---------- RECORDS FOR THE TASK ----------

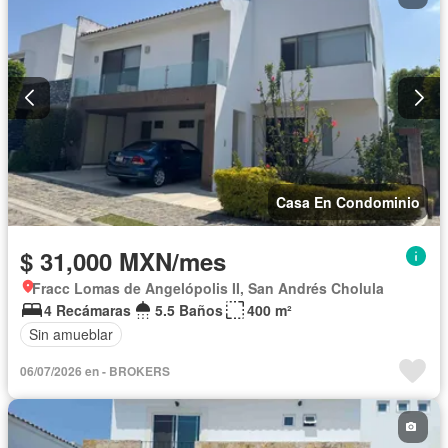
Televisión por cable
Vista panorámica
Wifi
Zonas verdes
Solo familias
Completamente amueblado
Casa En Condominio
$ 31,000 MXN/mes
Fracc Lomas de Angelópolis II, San Andrés Cholula
4 Recámaras
5.5 Baños
400 m²
Sin amueblar
06/07/2026 en - BROKERS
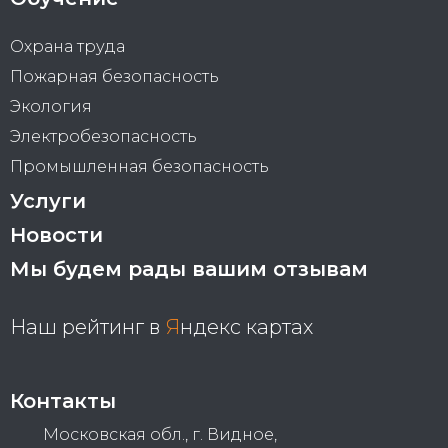
Охрана труда
Пожарная безопасность
Экология
Электробезопасность
Промышленная безопасность
Услуги
Новости
Мы будем рады вашим отзывам
Наш рейтинг в
Я
ндекс картах
Контакты
Московская обл., г. Видное,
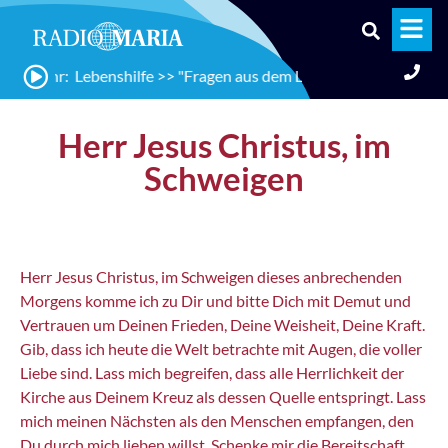
:00 Uhr: Lebenshilfe >> "Fragen aus dem Leben", mit Dr. Margare
Herr Jesus Christus, im
Schweigen
Herr Jesus Christus, im Schweigen dieses anbrechenden
Morgens komme ich zu Dir und bitte Dich mit Demut und
Vertrauen um Deinen Frieden, Deine Weisheit, Deine Kraft.
Gib, dass ich heute die Welt betrachte mit Augen, die voller
Liebe sind. Lass mich begreifen, dass alle Herrlichkeit der
Kirche aus Deinem Kreuz als dessen Quelle entspringt. Lass
mich meinen Nächsten als den Menschen empfangen, den
Du durch mich lieben willst. Schenke mir die Bereitschaft,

----------

Among the lines above, list those that contain the word "Schweigen".

- _RESPONSE TO THIS TASK_:
Schweigen
Herr Jesus Christus, im Schweigen dieses anbrechenden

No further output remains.